The borrowings of Chhattisgarh was 14.3 per cent of the GSDP, whereas the debt burden of neighbouring AP was 20.8 per cent. Bihar has borrowed 23.8 per cent of GSDP, while Goa has 30.5% and Kerala 17.3 pre cent debt burden.

He clarified that the financial closure of Rs 91,500 crore done by the TS Genco, for achieving 23,000 MW installed power capacity, need not require counter guarantee by the state government.

Rajender also presented figures from 2004-05 to 2015-16 comparing the ten years Congress rule of combined AP and the 20 months rule of TRS government. “We have spent more money for roads, welfare and other developmental activities during the last 20 months compared to the amount spent during the regime of previous Congress governments,” he claimed.

The finance minister said that the amount spent on welfare activities in 2010-11 was Rs 2,518 crore, whereas the TRS government has spent Rs 11,392 crore on welfare in 2015-16 was  and the budget estimates for 2016-17 were Rs 16,169 crore.

Rajender also pointed out that 3,530 km road works were sanctioned during the 10-year Congress rule, while the TRS government sanctioned 995 km roads during the last 20 months. The 10-year Congress regime had sanctioned 17 ROBs or RUBs, but the TRS government sanctioned 15 bridges in the last 20 monts, he claimed.

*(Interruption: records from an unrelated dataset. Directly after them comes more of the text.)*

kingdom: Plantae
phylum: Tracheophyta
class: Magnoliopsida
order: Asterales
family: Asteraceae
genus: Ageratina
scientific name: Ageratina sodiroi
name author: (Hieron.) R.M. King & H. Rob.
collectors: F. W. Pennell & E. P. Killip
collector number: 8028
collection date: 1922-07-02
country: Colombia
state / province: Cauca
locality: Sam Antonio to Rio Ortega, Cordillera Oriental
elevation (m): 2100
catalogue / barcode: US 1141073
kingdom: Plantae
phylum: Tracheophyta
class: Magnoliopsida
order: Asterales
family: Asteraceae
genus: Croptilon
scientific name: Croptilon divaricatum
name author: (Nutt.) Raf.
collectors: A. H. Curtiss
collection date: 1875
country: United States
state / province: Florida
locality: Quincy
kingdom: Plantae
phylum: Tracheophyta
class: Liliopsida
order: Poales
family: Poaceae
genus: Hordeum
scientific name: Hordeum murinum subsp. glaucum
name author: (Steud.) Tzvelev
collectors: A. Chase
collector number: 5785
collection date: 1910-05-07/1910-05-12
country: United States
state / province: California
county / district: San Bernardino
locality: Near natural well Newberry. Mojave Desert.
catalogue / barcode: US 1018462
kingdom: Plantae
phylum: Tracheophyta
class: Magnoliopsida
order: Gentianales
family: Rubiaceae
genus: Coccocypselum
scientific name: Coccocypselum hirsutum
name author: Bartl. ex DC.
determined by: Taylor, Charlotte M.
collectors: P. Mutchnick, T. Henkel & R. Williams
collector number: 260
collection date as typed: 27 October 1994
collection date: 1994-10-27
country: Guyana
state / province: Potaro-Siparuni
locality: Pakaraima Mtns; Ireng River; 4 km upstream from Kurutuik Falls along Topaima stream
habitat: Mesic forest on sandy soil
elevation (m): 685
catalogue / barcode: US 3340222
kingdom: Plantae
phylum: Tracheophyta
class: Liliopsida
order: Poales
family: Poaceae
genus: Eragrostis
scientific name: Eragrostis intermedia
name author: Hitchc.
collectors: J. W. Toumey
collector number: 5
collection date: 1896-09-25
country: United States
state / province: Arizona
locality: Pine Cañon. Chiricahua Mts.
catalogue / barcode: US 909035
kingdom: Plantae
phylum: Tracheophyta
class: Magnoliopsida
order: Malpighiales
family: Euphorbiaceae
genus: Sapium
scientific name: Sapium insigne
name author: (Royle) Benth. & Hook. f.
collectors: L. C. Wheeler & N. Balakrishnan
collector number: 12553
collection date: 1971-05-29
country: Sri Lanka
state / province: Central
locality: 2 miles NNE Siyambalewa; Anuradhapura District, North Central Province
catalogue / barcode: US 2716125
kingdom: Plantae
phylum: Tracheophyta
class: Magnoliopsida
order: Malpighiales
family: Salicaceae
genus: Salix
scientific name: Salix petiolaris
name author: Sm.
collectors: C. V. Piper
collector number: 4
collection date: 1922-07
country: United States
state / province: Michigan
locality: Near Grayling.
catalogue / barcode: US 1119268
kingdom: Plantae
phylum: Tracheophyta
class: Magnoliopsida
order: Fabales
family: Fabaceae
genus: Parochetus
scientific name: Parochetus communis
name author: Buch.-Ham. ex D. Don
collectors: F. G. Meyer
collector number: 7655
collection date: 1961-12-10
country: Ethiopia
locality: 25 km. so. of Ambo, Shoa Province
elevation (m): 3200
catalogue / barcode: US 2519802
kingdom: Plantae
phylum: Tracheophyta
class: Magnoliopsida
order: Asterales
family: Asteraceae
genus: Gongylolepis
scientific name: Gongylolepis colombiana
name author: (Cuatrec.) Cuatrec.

However, Opposition leader K Jana Reddy wanted the government to talk about the expenditure of the Budget 2015-16.

Rajender said that as per the report of the Auditor General, the expenditure up to December 2015 was Rs 66,464.78 crore and exuded confidence that the government would spend Rs 1 lakh crore by the end of financial year as per revised estimates.

On the revision of 2015-16 Budget from Rs 1.15 lakh crore to Rs 1 lakh, Rajender said no government would spend budget allocation completely. “The budget expenditure was 67 per cent in 2008-09 and 88 per cent in 2007-08. We will spend 86.5 per cent in 2015-16 Budget,” he said.

As the opposition members contined to press for clarifications, Padma Devender Reddy adjourned the House for Sunday.

Two Bills Introduced in Assembly

Hyderabad: Two Bills were introduced in the state Assembly on Saturday. The Bills on Greater Hyderabad Municipal Corporation (Amendment) Bill 2016 and The Telangana Municipalities (Amendment) Bill 2016 were introduced by legislative affairs minister T Harish Rao on behalf of municipal administration and urban development (MAUD) minister K T Rama Rao. The Andhra Pradesh Municipalities Act was adapted to Telangana state vide notification issued in GO 142 of MAUD dated October 29, 2015 in exercise of the powers conferred by section 101 of the AP Reorganisation Act 2014 and to facilitate regularisation of unauthorised buildings, building constructed in deviation of sanction plan, the Act has been amended subsequently. To be in conformity with the observation made by the High Court as regard the subsequent amendments made to the adapted Act, it has been decided to make amendments to the said relevant section by introducing the Bill.